THE Land Transport Authority and the Fiji Bus Operators Association (FBOA) have welcomed the collection of opinions from the recent Greater Suva Area Transportation Strategy 2014-2030 report by the Fiji Roads Authority.
The report revealed that between 2014 and 2030, peak hour traffic on Kings Rd would increase by 22 per cent, and travel times by 25 per cent. This is based on the conservation assumption that buses retain their role as the main mode of transport.
FRA said a list of 137 priority projects was developed for consideration for implementation over the next 15 years to tackle issues with the transport network.

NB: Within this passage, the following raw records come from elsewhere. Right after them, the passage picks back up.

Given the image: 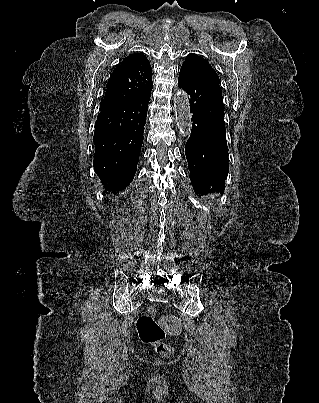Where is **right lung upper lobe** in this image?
Here are the masks:
<instances>
[{
    "label": "right lung upper lobe",
    "mask_w": 319,
    "mask_h": 403,
    "mask_svg": "<svg viewBox=\"0 0 319 403\" xmlns=\"http://www.w3.org/2000/svg\"><path fill=\"white\" fill-rule=\"evenodd\" d=\"M152 91V69L143 53H133L119 63L110 77L101 110L139 100Z\"/></svg>",
    "instance_id": "1"
}]
</instances>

This included dedicated bus lanes, improved bus terminals, linked traffic signals, improved pedestrian safety, enforcement, intersection upgrades and planning (further planning).
"LTA welcomes such initiative that allows a convenient mechanism in terms of mass transportation using public service vehicle," LTA spokesman Iliesa Sokia said.
"The bulk of our travelling public resort to bus mode as the preferred choice and mode because it's faster, cheaper and affordable. Bus operators are aware of this huge contribution they play in the movement of people in greater Suva area.
"We need to have an enabling environment that will facilitate and maximise the current bus service. Capacity building along the Suva/Nausori corridor will surely allow more people to travel via bus.
"The fluctuating fuel prices could bring about minimal use of private vehicles by owners, and buses could be an alternative choice."
FBOA president Virendra Kewal said FRA should look into dedicating a lane specifically for buses.
"I have seen them, in the Suva to Nausori corridor, widening the roads. It will definitely ease some of the flow but maybe if there was bus lane dedicated to buses, the movement of buses will be faster.
"Bus stops are a bit of a problem too, they are too small and cannot accommodate the buses.
"Some buses have to park on the road."